Brian Kent pleaded guilty to breaching the Resource Management Act and the Reserves Act and was sentenced in Tauranga District Court after a disputed facts hearing.
The felled trees were in the Daisy Hardwick Reserve, which is designated as a special ecological area.
Kent is the owner and managing director of Tauranga Boat Sales Limited and his family trust owns a property at Stratford Place Otumoetai which borders the council reserve near the Waikareao Estuary.
Between May 1 and June 26 last year Kent hired self-employed home handyman Michael Cutfield to prune and thin out a stand of mature native trees at the rear of his property adjoining the reserve and his neighbour's address.
Seven pohutukawa about 15m, aged between 20-30 years old, and four 9m tarata aged 15 years old were felled. A branch was cut off an eighth pohutukawa and there was damage to the surrounding vegetation.
The value of the felled trees was almost $63,000.
During the disputed facts hearing, Environment Court Judge Jeff Smith heard evidence from Kent and Cutfield, the latter has also pleaded guilty to the same charges.
Kent claimed he never instructed Cutfield to fell the trees but acknowledged they had discussed pruning and thinning them, and also claimed not to know they had special ecological values despite receiving a letter about it from council in 2009.

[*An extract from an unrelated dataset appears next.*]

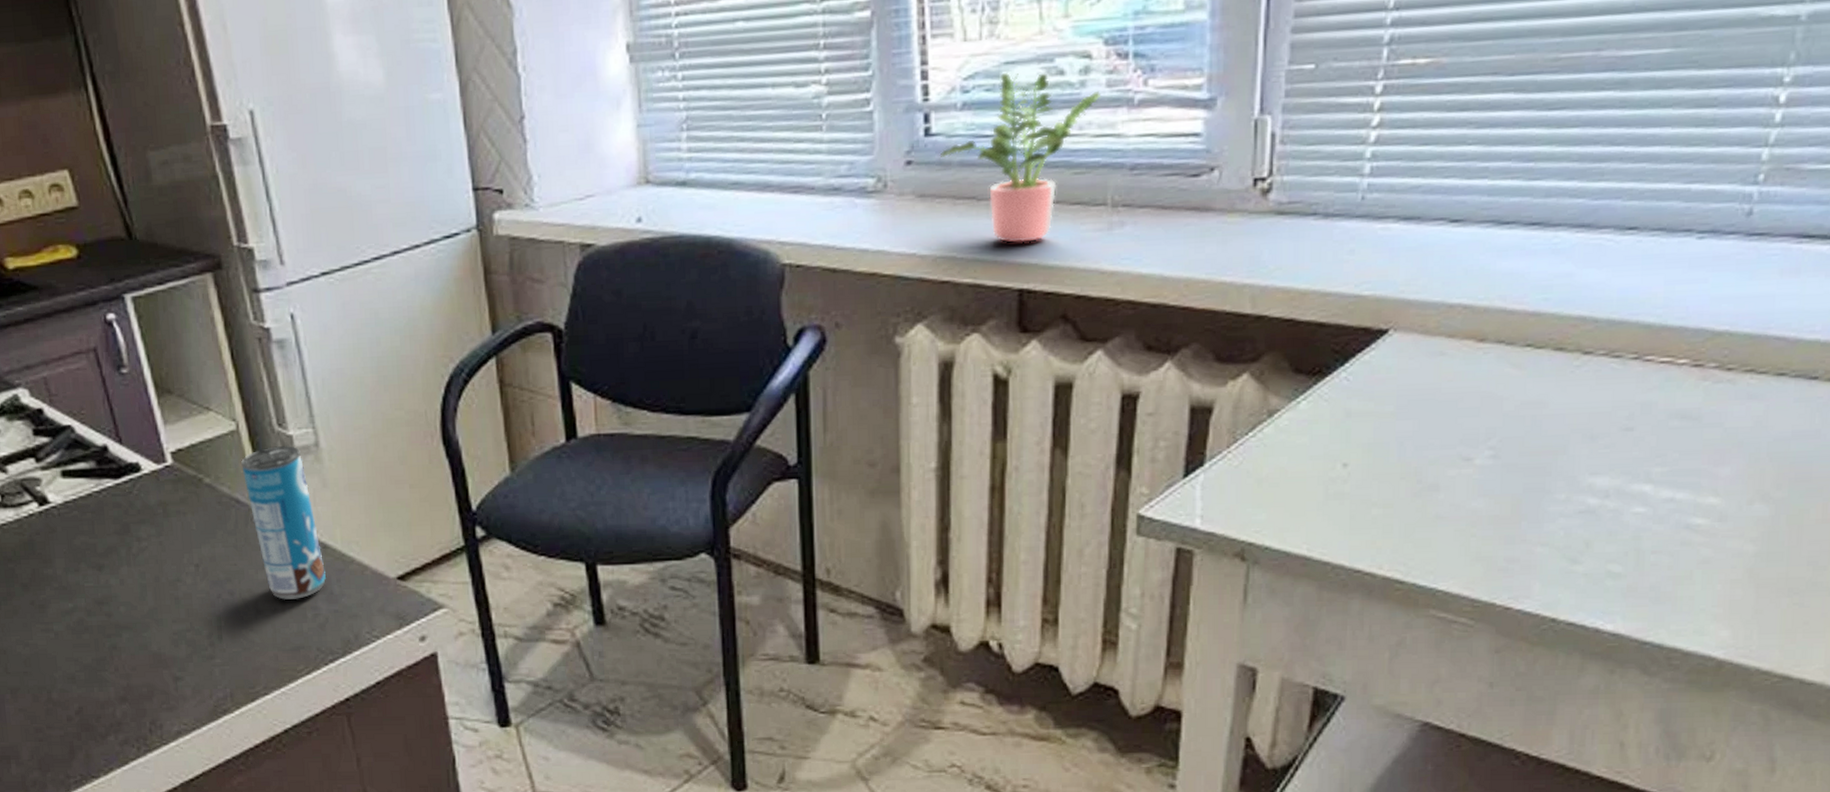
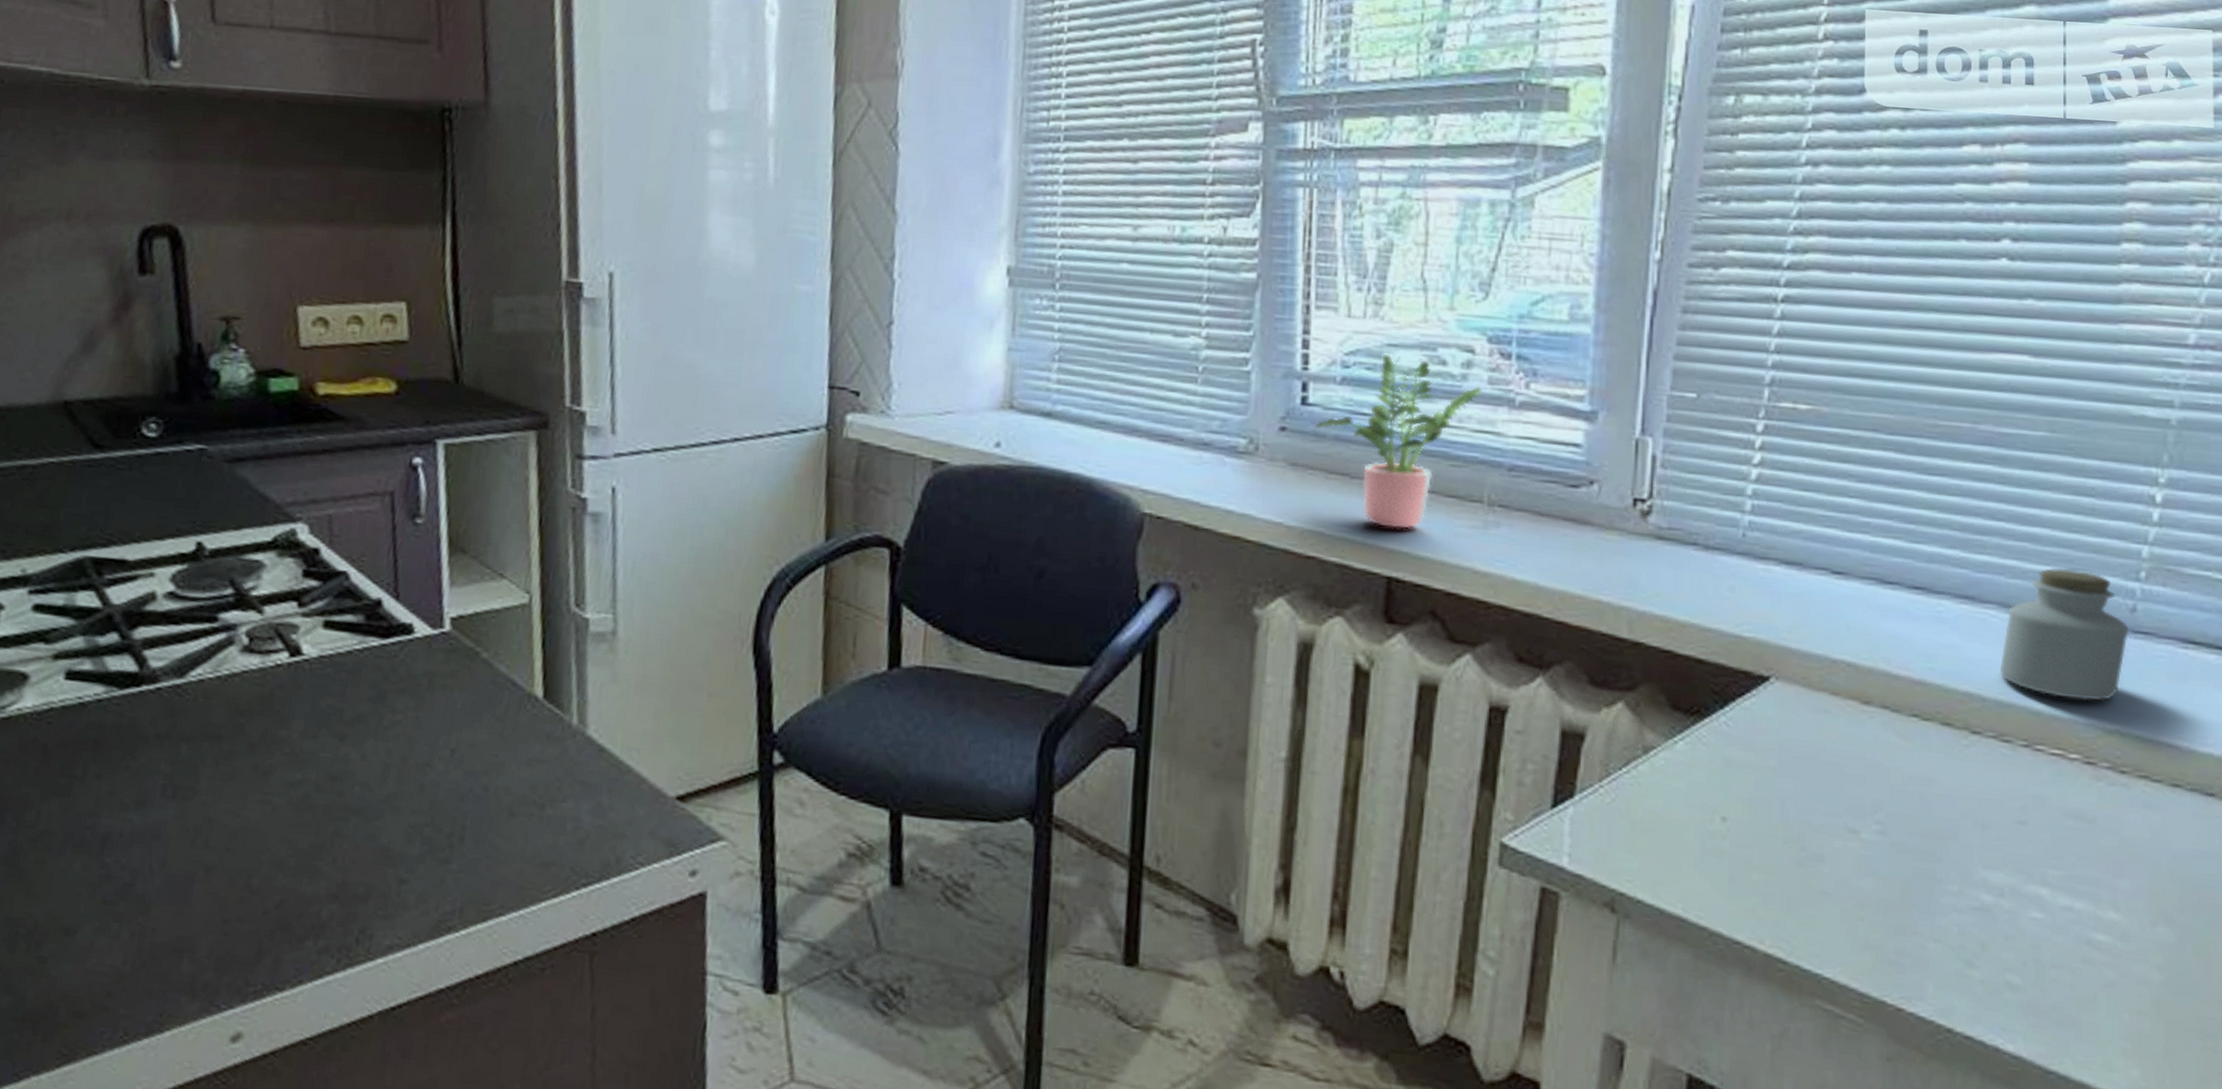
beverage can: present [241,445,326,600] -> none [525,627,597,807]
jar: none [1614,182,1745,308] -> present [2000,567,2130,701]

Cutfield insisted he had acted under instructions from Kent to thin out and trim the trees so he could have a better visual view of the harbour while seated in his spa pool.
He said he did as instructed and got paid $900 for the job.

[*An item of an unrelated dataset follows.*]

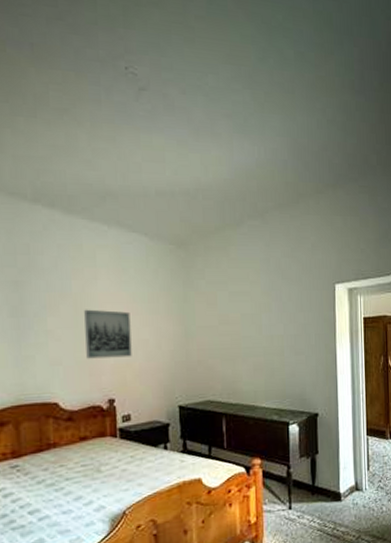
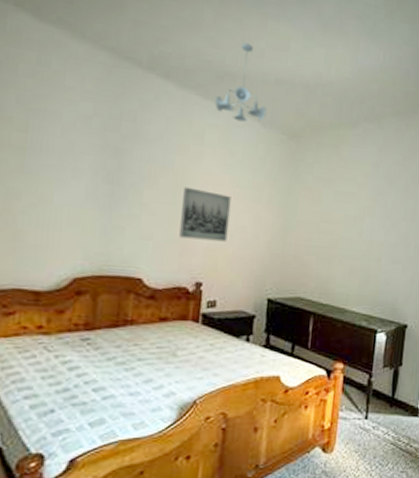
ceiling light fixture: none [101,159,152,239] -> present [214,42,267,123]

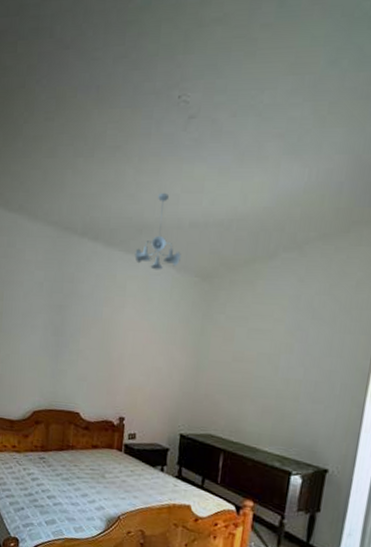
wall art: present [179,186,231,242] -> none [106,334,149,382]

Kent's lawyer Michaela Milner unsuccessfully argued for a discharge without conviction, saying he was not the principal offender.

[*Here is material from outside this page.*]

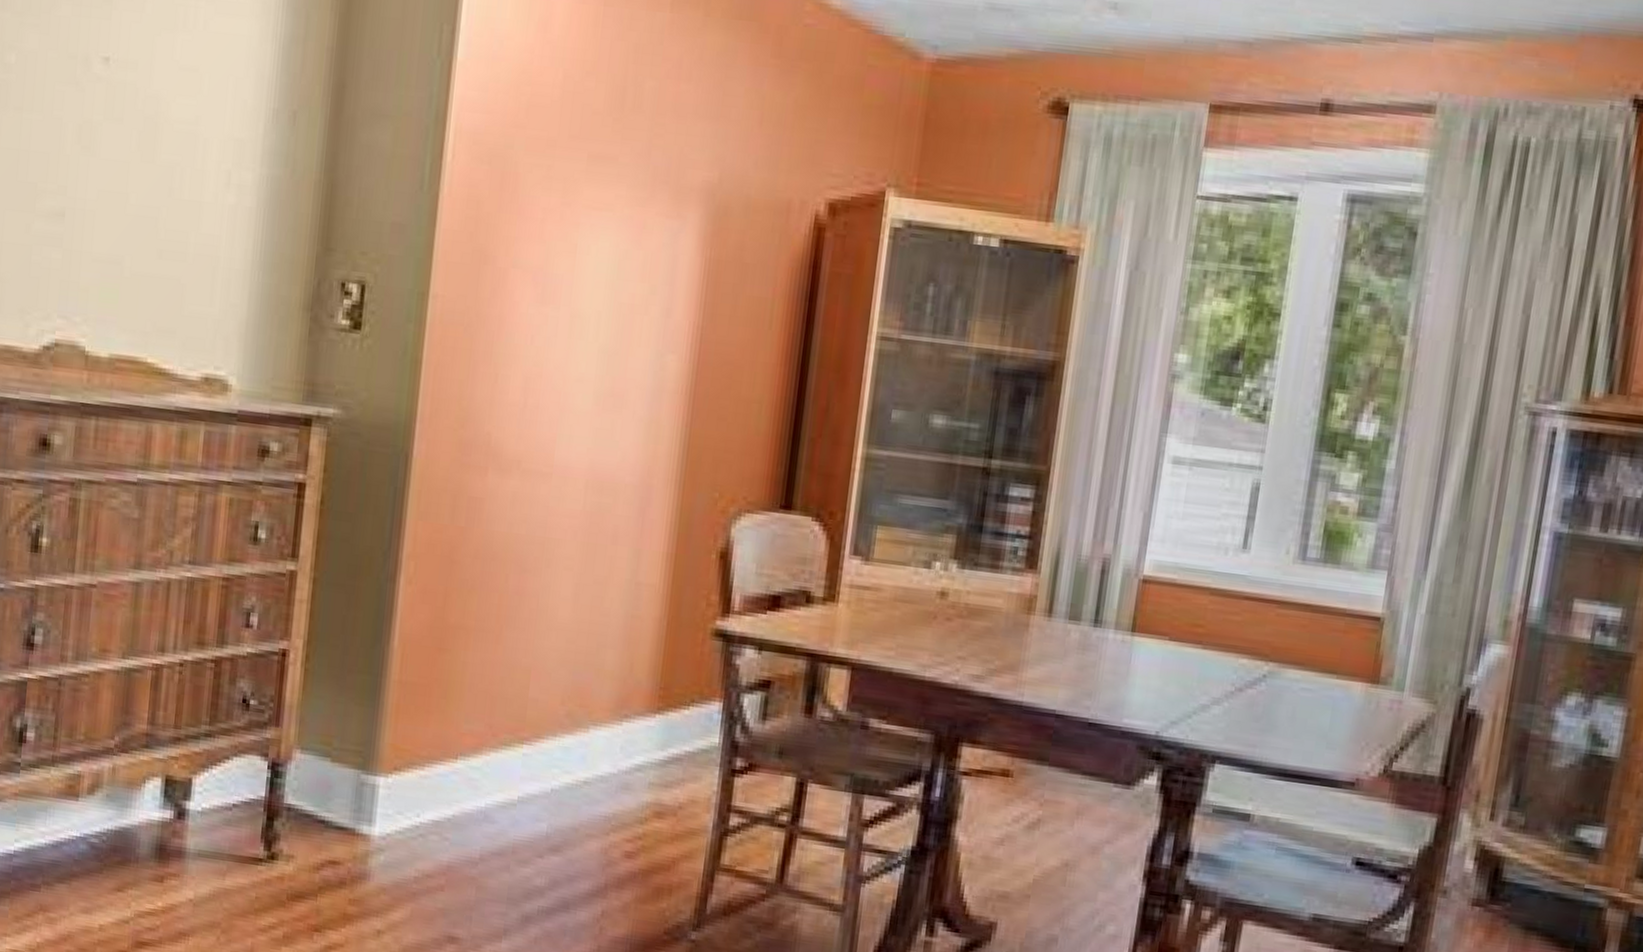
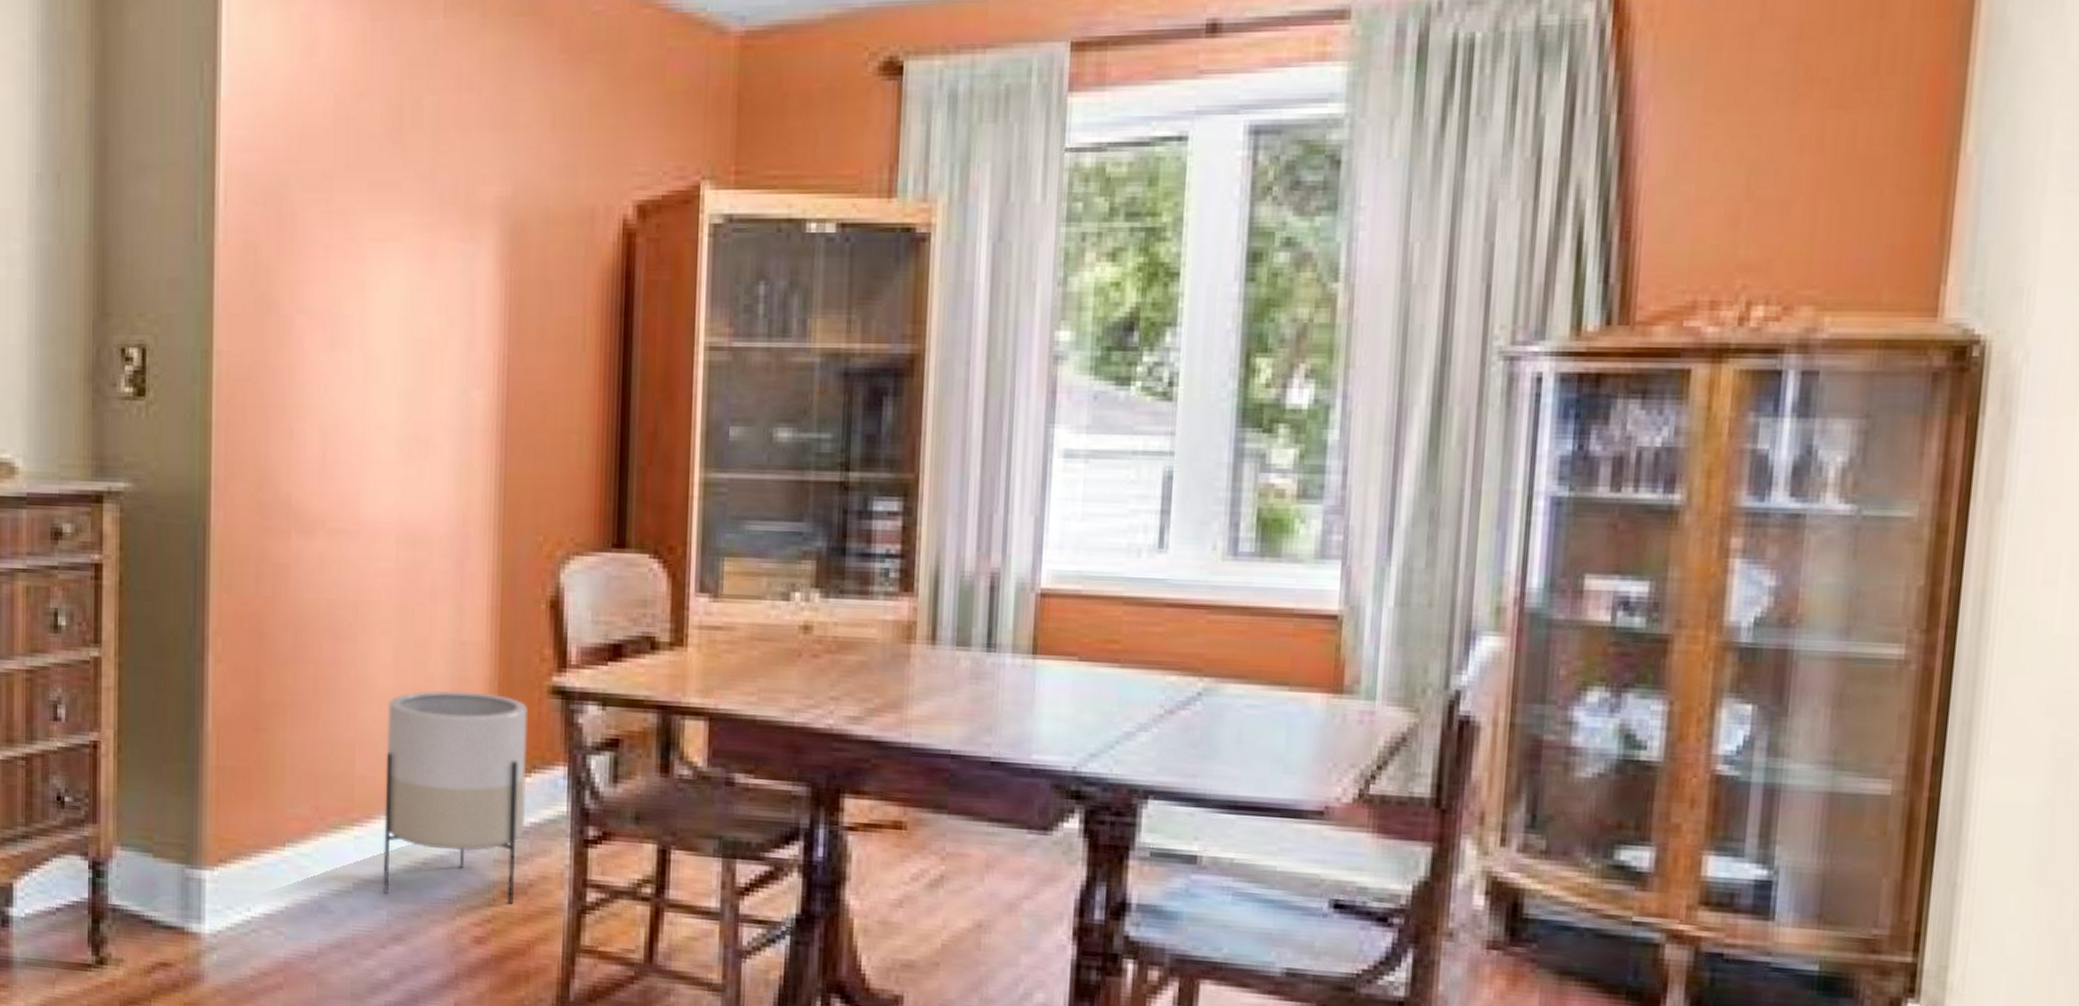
planter: none [545,625,692,824] -> present [383,690,528,904]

The council's lawyer Adam Hopkinson said the total cost of the prosecution was $50,000, which included investigation and legal costs.
The council had also allocated $9300 to try to preserve the felled tree stumps - but the chances of their survival was slim.
Mr Hopkinson said it would take 20-40 years for the canopy to recover to a similar state and asked for a sentence which sent a clear deterrent message to Kent and others.
Judge Jeff Smith told Kent he preferred the evidence of Cutfield, describing him as a "naive, truthful man" who had shown genuine remorse.
"I have absolutely no doubt that the work was carried out under your instigation Mr Kent, and in my view you were the principal actor in this matter," he said.
The judge said his offending was "very serious" and Kent's actions had been reckless as they resulted in significant loss not only in terms of the replacement cost of the trees but he had "imperilled" their chances of survival and damaged an outstanding ecological area.
Judge Smith fined Kent $45,800 plus $265.78 court costs and $226 solicitor's fees, and also ordered him to pay $5000 reparation. He fined Cutfield $1500 and sentenced him to 200 hours' community work after taking into account his lack of ability to pay a larger fine.